NFL: Never one to avoid looking outside the box, Oakland Raiders owner Al Davis didn't just go young with his choice of former USC assistant Lane Kiffin to become the team's next head coach. At 31 years and 8 months old, Kiffin becomes the youngest coach in professional football's modern era. After players bemoaned former coach Art Shell's inability to relate to young men, Davis believed Kiffin was the man. It makes sense: Kiffin should be able to relate. He's roughly the same age as the players.

NBA: Just how would the two biggest ball hogs in the NBA coexist? It's a question that vexed Denver Nuggets fans for weeks following the trade that sent Allen Iverson to Denver to play alongside forward Carmelo Anthony. With his suspension for fighting finally over, Anthony got on the court with the shoot-first guard in a game against Memphis on Jan. 22. Despite predictions that one basketball wouldn't be enough for both players, the duo's debut proved successful with a 115-98 victory. Anthony took 25 shots and scored 28. Iverson needed only 16 shots to score his 23.
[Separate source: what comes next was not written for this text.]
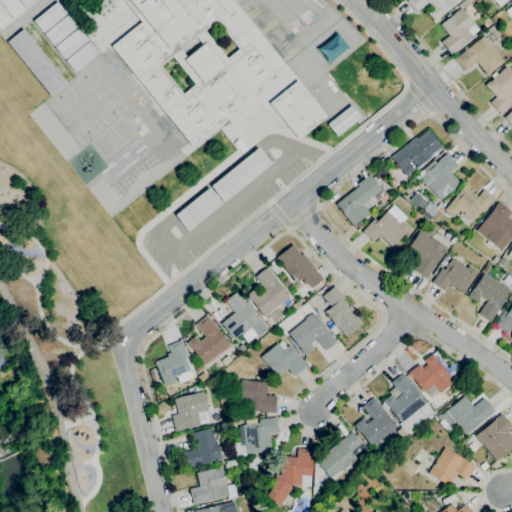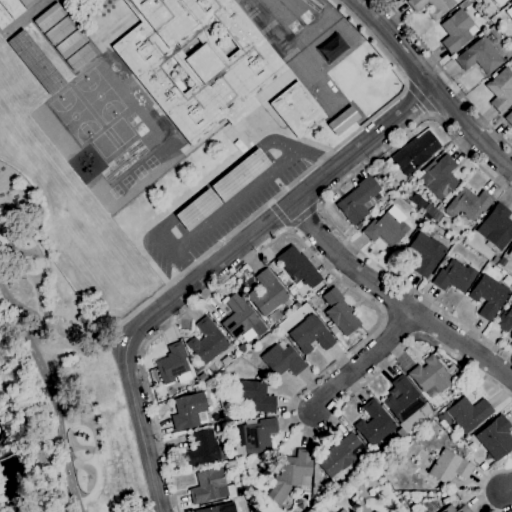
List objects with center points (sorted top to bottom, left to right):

SOCCER: Don't expect to see soccer star David Beckham playing in the United States anytime soon, said Real Madrid official Predrag Mijatovic. Some expected Beckham to quietly leave the European league early after signing a massive deal to play for the L.A. Galaxy of the United States' MLS. But Mijatovic said Real Madrid will require Beckham to complete his current contract, mandating that he play in Europe through mid-June. -J.D.